** RECORDS SHOWN follows **

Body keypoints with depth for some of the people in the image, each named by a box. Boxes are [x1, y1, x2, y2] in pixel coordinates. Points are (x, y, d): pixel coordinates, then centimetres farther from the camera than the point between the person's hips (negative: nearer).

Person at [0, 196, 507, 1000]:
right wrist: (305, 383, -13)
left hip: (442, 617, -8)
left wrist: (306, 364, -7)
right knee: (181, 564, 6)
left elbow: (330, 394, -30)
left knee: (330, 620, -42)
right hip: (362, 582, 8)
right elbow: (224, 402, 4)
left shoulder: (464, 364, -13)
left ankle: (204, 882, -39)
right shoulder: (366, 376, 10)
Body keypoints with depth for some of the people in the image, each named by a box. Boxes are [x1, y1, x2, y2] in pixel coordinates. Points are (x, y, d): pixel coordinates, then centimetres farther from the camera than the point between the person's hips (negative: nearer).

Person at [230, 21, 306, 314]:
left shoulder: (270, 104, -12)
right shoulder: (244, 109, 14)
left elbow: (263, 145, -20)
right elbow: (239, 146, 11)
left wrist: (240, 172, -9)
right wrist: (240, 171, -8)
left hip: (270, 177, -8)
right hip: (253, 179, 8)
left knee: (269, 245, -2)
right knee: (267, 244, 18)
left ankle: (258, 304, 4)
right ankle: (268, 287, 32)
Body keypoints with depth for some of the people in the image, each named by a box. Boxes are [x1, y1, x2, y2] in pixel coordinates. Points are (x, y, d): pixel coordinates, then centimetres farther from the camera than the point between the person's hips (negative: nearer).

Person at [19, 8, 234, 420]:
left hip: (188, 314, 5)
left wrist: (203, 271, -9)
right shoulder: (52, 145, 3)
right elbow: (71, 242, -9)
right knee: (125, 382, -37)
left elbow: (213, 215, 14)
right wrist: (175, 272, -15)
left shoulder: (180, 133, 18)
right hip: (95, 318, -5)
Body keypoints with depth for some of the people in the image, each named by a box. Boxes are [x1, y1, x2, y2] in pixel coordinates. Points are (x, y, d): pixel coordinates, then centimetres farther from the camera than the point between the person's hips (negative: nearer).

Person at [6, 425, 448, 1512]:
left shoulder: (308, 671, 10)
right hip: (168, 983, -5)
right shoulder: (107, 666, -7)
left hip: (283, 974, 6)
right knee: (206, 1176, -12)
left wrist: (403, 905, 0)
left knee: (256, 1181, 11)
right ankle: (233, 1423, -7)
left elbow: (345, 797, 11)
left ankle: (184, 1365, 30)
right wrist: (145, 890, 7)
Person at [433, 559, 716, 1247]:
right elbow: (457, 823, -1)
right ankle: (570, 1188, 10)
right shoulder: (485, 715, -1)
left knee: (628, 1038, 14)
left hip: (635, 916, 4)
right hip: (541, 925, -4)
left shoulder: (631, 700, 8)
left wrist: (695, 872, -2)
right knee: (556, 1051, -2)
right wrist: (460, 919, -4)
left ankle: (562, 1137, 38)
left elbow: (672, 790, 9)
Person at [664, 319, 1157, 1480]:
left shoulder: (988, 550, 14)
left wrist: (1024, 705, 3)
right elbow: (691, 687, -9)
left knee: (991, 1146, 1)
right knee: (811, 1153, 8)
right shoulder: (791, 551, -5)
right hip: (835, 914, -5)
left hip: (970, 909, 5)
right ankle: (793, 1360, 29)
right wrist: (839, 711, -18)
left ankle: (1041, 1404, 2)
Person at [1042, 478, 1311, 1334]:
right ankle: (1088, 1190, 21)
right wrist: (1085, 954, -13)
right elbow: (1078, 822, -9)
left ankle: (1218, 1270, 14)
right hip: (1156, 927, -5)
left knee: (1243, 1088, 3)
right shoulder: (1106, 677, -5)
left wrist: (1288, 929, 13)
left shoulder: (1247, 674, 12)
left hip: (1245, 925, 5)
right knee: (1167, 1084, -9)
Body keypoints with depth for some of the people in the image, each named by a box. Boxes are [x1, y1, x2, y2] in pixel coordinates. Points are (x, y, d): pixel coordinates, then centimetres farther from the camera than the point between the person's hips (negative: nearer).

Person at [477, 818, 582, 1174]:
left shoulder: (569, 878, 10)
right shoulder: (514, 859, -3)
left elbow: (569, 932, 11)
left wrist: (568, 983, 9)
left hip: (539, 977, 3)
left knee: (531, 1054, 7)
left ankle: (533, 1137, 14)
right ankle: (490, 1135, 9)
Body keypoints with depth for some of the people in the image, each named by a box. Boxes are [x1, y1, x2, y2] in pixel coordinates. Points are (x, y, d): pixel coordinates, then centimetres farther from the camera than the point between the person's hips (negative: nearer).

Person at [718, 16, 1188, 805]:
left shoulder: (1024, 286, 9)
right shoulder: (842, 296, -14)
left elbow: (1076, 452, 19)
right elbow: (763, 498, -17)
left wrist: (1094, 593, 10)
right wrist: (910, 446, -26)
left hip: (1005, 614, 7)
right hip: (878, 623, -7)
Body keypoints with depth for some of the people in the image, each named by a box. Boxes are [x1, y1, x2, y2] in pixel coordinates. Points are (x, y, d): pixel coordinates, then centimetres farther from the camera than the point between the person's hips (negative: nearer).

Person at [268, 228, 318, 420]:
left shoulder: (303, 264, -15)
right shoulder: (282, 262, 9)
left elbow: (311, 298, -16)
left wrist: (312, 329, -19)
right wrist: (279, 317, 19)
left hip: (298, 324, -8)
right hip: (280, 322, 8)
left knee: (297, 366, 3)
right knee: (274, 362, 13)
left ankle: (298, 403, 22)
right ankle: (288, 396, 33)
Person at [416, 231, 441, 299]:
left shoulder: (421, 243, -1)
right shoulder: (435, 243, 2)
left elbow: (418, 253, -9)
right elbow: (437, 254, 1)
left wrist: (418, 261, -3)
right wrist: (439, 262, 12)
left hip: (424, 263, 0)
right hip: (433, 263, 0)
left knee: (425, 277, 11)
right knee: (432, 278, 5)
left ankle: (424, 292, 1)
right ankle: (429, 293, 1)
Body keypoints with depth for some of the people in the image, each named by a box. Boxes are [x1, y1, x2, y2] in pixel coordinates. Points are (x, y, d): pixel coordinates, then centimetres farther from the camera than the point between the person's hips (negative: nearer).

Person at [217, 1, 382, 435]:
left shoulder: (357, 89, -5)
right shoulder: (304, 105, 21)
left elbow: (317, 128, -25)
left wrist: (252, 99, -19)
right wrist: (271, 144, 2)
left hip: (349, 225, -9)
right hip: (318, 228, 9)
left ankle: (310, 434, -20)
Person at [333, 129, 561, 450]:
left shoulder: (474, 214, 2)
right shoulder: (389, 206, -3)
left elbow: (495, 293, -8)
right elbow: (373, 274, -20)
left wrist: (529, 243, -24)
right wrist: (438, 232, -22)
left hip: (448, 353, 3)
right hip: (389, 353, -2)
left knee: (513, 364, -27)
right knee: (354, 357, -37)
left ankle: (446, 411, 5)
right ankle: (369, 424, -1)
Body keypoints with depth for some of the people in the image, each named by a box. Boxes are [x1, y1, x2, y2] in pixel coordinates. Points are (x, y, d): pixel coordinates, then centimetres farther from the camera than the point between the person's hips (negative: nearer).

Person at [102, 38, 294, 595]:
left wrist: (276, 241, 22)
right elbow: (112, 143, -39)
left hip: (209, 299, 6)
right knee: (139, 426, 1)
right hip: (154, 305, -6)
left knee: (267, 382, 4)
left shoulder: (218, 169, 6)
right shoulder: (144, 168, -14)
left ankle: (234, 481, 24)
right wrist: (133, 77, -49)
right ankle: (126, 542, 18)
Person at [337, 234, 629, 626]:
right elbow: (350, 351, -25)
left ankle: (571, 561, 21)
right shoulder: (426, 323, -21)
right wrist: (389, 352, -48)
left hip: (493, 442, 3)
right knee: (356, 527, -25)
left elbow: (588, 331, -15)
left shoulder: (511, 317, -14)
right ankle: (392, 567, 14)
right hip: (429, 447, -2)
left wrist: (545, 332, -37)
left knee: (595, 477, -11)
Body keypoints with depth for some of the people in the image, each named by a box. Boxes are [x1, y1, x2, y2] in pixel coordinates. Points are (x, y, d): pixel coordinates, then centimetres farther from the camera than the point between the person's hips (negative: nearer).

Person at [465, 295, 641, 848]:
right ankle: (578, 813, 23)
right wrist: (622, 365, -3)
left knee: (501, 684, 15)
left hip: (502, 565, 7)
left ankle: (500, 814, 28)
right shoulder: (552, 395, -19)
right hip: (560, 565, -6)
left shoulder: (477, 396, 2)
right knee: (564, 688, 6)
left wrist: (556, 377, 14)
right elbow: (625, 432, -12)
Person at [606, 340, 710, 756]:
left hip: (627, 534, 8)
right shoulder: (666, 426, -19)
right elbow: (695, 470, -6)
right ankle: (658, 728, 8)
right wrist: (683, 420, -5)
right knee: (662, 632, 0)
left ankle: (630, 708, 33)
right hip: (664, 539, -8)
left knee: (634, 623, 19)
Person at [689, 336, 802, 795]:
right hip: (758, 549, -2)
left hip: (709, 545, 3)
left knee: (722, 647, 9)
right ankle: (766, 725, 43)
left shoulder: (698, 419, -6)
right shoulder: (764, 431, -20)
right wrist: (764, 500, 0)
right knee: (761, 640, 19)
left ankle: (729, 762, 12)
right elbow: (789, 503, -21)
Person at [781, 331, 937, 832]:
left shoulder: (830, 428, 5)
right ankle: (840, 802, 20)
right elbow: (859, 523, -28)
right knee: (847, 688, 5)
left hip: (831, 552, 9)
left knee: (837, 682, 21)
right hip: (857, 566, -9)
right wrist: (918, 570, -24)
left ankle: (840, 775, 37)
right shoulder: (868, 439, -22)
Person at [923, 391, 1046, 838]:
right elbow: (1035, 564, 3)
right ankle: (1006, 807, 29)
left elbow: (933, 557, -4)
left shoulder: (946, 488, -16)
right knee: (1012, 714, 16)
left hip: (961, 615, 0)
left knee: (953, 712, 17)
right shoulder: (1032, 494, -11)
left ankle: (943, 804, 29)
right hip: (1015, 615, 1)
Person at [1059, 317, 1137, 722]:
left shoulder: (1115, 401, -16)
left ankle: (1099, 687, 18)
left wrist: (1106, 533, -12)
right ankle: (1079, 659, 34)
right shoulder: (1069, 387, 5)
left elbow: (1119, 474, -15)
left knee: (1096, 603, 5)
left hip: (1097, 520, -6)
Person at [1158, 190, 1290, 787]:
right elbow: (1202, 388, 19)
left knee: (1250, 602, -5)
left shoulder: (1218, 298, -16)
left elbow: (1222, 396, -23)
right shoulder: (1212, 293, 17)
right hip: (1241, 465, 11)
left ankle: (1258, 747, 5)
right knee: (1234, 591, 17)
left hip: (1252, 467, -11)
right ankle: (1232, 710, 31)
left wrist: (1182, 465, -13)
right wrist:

** End of RECORDS SHOWN **

:: WORK INSTRUCTION ::
What is wanted is every line from the first line of the entries through the line that contains "left hip: (442, 617, -8)", given again exactly.

:: SOLUTION TO THE EXERCISE ::
Body keypoints with depth for some of the people in the image, each named by a box. Boxes are [x1, y1, x2, y2] in pixel coordinates. Points are (x, y, d): pixel coordinates, then centimetres farther from the camera than the point between the person's hips (negative: nearer).

Person at [0, 196, 507, 1000]:
right wrist: (305, 383, -13)
left hip: (442, 617, -8)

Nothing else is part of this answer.